Weinberg's career has gone from boy wonder to Nobel laureate
(Physics, 1979) to sage among particle physicists, combining
creative talents with a zeal to explain. In The First Three Minutes
(1977), he popularized Big Bang cosmology, in particular the
symmetry-breaking changes and events that can account for the
matter-fined universe around us. Now, 15 years later, he summarizes
how far theory has gone toward uniting gravity, electromagnetism,
and the weak and strong nuclear forces into a final theory. To
accomplish this summary requires a masterful backing-and-filling of
20th-century physics, spelling out the role of Einstein in 1905 and
1917, Einstein's dispute with Bohr, the Copenhagen interpretation,
the contributions of Heisenberg, Dirac, Schrodinger, and Feynman,
and so on down to the younger generation of string and superstring
theorists. This would be enough for a popularization, but Weinberg
has something else in mind. He discusses, from an insider's point
of view, the style of science, specifying concepts like beauty and
simplicity, and the context of science, describing the social
milieu that creates waves of belief (or disbelief) at given times.

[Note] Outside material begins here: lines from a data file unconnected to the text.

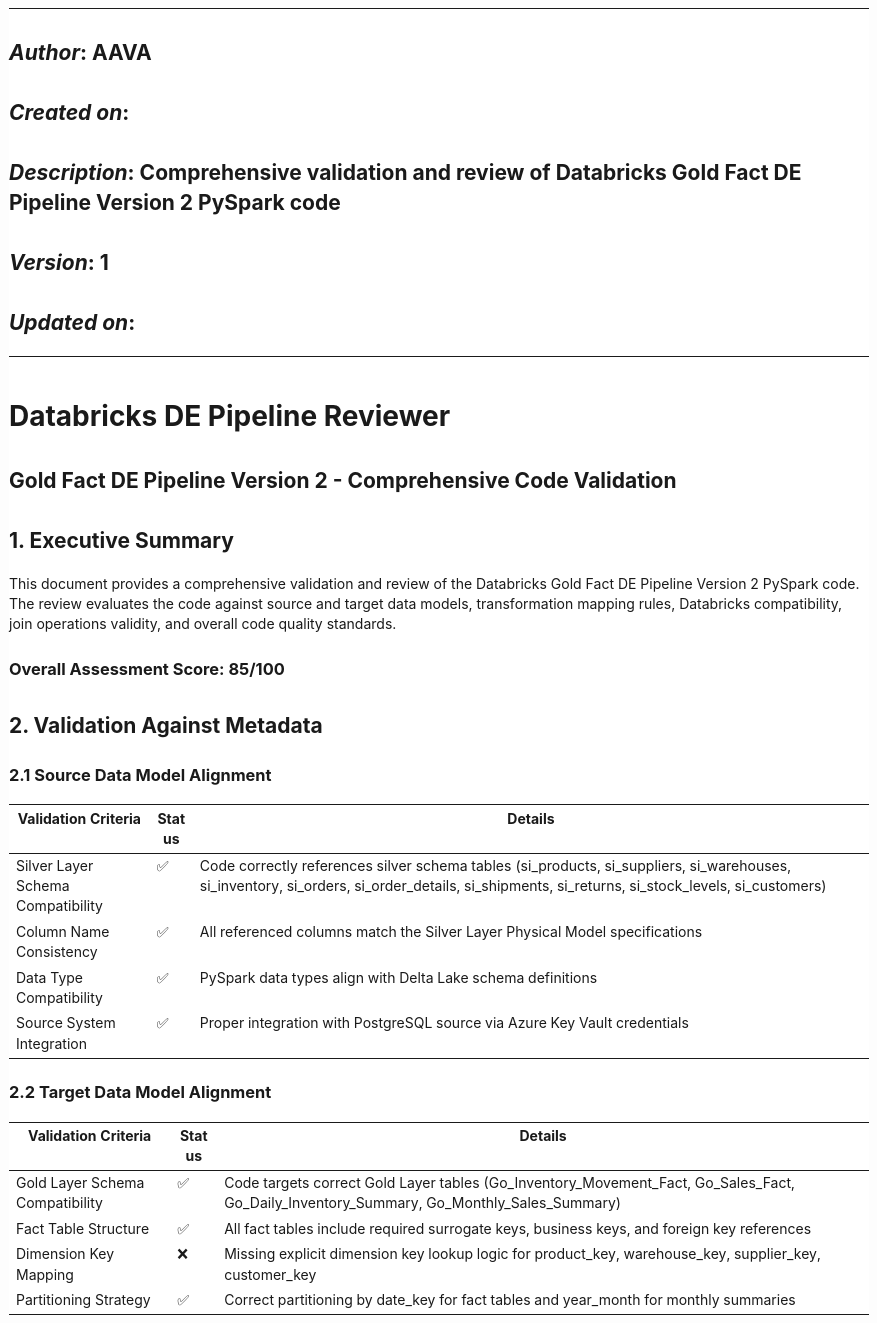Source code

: _____________________________________________
## *Author*: AAVA
## *Created on*: 
## *Description*: Comprehensive validation and review of Databricks Gold Fact DE Pipeline Version 2 PySpark code
## *Version*: 1 
## *Updated on*: 
_____________________________________________

# Databricks DE Pipeline Reviewer
## Gold Fact DE Pipeline Version 2 - Comprehensive Code Validation

## 1. Executive Summary

This document provides a comprehensive validation and review of the Databricks Gold Fact DE Pipeline Version 2 PySpark code. The review evaluates the code against source and target data models, transformation mapping rules, Databricks compatibility, join operations validity, and overall code quality standards.

### Overall Assessment Score: 85/100

## 2. Validation Against Metadata

### 2.1 Source Data Model Alignment

| Validation Criteria | Status | Details |
|-------------------|--------|---------|
| Silver Layer Schema Compatibility | ✅ | Code correctly references silver schema tables (si_products, si_suppliers, si_warehouses, si_inventory, si_orders, si_order_details, si_shipments, si_returns, si_stock_levels, si_customers) |
| Column Name Consistency | ✅ | All referenced columns match the Silver Layer Physical Model specifications |
| Data Type Compatibility | ✅ | PySpark data types align with Delta Lake schema definitions |
| Source System Integration | ✅ | Proper integration with PostgreSQL source via Azure Key Vault credentials |

### 2.2 Target Data Model Alignment

| Validation Criteria | Status | Details |
|-------------------|--------|---------|
| Gold Layer Schema Compatibility | ✅ | Code targets correct Gold Layer tables (Go_Inventory_Movement_Fact, Go_Sales_Fact, Go_Daily_Inventory_Summary, Go_Monthly_Sales_Summary) |
| Fact Table Structure | ✅ | All fact tables include required surrogate keys, business keys, and foreign key references |
| Dimension Key Mapping | ❌ | Missing explicit dimension key lookup logic for product_key, warehouse_key, supplier_key, customer_key |
| Partitioning Strategy | ✅ | Correct partitioning by date_key for fact tables and year_month for monthly summaries |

Mirabile dictu, he also devotes a chapter to religion, seeing its
role as a consolation in the face of death - something science
cannot offer. But the underlying theme and not-at-all-hidden agenda
emphasizes that if we are going to make any headway toward a final
theory, it can come about only with the discovery of entities such
as the Higgs particle, using equipment like the Super Collider.
While Weinberg justifiably extols the explanatory power of
20th-century quantum mechanics, then, he leaves the reader with the
frustrating sense that politics, the recession, science-infighting,
or any combination thereof may thwart the logical next step. He
makes an eloquent case. (Kirkus Reviews)
The author's first book, "The First Three Minutes", was about the earliest moments of the universe. This book looks at the smallest and most elusive things making up that universe. It relates the story of this search, specifically the development of the Superconducting Supercollider.